***** Passage shown
Cardiotrophin-1, or CT-1, is the member of the IL-6 cytokine family most closely related by sequence identity to the amino acid sequence of the gene of the present invention. CT-1 was identified by combining an expression cloning approach with an embryonic stem cell-based model of in vitro cardiogenesis (Sheng, Z., et al., Development 122:419-428; 1996; Pennica, D., et al., Proc. Natl. Acad. Sci. USA 92:1142-1146; 1995; Ishikawa, M., et al., Biochim. Biophys. Res. Comm. 219:377-381; 1996). Adult cardiac muscle is terminally differentiated and, unlike skeletal muscle, cardiac muscle tissue does not contain muscle cells which retain their proliferative capacity. As a result, injury to the heart muscle is often irreversible and results in scarring and ultimately in an overall decrease in heart function.
**********
Task list:
1) In the passage on cardiotrophin-1, write out the text from "Cardiotrophin-1, or CT-1, is" to "in heart function.", substituting "permanent" for "irreversible".
2) According to the passage on cardiotrophin-1, what two approaches were combined to identify CT-1?
***** Dataset
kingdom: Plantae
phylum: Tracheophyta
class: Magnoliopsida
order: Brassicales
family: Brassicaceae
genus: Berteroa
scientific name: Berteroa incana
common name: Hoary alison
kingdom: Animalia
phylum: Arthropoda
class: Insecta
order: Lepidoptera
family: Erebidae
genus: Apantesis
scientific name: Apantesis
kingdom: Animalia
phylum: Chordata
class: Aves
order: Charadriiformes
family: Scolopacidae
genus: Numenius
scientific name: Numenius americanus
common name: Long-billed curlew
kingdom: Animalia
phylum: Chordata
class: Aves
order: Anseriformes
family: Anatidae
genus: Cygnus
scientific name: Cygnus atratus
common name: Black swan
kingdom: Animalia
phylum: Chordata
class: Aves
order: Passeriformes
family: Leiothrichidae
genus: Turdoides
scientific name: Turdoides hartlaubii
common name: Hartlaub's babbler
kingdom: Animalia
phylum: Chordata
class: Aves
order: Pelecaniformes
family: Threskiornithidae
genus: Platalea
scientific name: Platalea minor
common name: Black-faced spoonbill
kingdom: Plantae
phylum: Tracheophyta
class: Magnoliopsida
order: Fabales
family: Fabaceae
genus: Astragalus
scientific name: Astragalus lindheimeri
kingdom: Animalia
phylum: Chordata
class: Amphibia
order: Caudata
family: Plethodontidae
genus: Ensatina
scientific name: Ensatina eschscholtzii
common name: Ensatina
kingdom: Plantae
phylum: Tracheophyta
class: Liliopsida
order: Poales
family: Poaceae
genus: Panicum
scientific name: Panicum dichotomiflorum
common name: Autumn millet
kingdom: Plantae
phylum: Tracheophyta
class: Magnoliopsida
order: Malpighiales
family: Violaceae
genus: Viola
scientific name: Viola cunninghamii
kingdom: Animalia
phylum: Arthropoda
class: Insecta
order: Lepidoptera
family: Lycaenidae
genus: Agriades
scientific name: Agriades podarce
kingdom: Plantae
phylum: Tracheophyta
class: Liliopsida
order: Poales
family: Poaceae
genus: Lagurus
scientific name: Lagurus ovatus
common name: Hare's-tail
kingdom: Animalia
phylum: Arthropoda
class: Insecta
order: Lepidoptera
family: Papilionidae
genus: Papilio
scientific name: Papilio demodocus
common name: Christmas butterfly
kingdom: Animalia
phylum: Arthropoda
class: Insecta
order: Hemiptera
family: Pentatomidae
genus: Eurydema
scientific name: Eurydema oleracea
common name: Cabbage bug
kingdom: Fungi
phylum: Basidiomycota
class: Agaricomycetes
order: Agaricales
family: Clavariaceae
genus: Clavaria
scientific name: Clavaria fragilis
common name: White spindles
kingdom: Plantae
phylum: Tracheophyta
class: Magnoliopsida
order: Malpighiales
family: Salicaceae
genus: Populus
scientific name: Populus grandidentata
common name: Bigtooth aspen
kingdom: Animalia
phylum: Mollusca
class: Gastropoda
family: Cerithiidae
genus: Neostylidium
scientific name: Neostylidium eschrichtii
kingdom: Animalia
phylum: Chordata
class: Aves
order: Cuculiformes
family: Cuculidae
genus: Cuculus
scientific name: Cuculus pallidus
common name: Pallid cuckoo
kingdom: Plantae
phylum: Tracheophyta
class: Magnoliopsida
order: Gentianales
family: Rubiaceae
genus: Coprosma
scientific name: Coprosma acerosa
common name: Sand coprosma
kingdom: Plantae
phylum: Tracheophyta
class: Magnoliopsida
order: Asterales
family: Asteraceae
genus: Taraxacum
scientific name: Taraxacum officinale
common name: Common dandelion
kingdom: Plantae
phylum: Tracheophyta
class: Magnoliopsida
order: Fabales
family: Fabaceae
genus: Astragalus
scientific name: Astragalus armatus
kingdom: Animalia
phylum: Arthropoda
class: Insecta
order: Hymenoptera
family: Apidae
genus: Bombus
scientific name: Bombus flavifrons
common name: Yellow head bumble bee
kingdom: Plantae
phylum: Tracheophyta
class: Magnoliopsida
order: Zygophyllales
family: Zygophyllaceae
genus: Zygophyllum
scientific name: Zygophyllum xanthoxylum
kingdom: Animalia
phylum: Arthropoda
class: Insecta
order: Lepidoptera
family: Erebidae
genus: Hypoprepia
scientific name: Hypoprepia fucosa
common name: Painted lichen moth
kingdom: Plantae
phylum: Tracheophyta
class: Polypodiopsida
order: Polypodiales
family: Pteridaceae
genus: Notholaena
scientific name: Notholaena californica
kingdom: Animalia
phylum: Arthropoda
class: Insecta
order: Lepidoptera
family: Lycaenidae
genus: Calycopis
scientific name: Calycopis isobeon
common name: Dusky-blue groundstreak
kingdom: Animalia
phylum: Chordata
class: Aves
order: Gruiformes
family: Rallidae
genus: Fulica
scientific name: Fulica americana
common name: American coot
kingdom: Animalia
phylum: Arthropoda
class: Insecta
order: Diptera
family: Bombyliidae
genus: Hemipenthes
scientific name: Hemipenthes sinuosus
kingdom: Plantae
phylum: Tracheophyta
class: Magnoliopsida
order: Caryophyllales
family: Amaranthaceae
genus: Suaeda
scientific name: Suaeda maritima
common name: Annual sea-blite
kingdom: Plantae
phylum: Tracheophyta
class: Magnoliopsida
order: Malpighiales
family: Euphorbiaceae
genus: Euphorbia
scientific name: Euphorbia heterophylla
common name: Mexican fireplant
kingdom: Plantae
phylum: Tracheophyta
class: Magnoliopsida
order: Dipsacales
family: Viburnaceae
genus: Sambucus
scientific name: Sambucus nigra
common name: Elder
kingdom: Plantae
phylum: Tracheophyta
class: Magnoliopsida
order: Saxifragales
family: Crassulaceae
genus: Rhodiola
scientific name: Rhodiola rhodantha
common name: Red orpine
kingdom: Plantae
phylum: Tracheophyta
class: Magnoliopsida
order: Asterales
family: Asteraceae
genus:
**********
Replies:
1)
Cardiotrophin-1, or CT-1, is the member of the IL-6 cytokine family most closely related by sequence identity to the amino acid sequence of the gene of the present invention. CT-1 was identified by combining an expression cloning approach with an embryonic stem cell-based model of in vitro cardiogenesis (Sheng, Z., et al., Development 122:419-428; 1996; Pennica, D., et al., Proc. Natl. Acad. Sci. USA 92:1142-1146; 1995; Ishikawa, M., et al., Biochim. Biophys. Res. Comm. 219:377-381; 1996). Adult cardiac muscle is terminally differentiated and, unlike skeletal muscle, cardiac muscle tissue does not contain muscle cells which retain their proliferative capacity. As a result, injury to the heart muscle is often permanent and results in scarring and ultimately in an overall decrease in heart function.

2) An expression cloning approach and an embryonic stem cell-based model of in vitro cardiogenesis.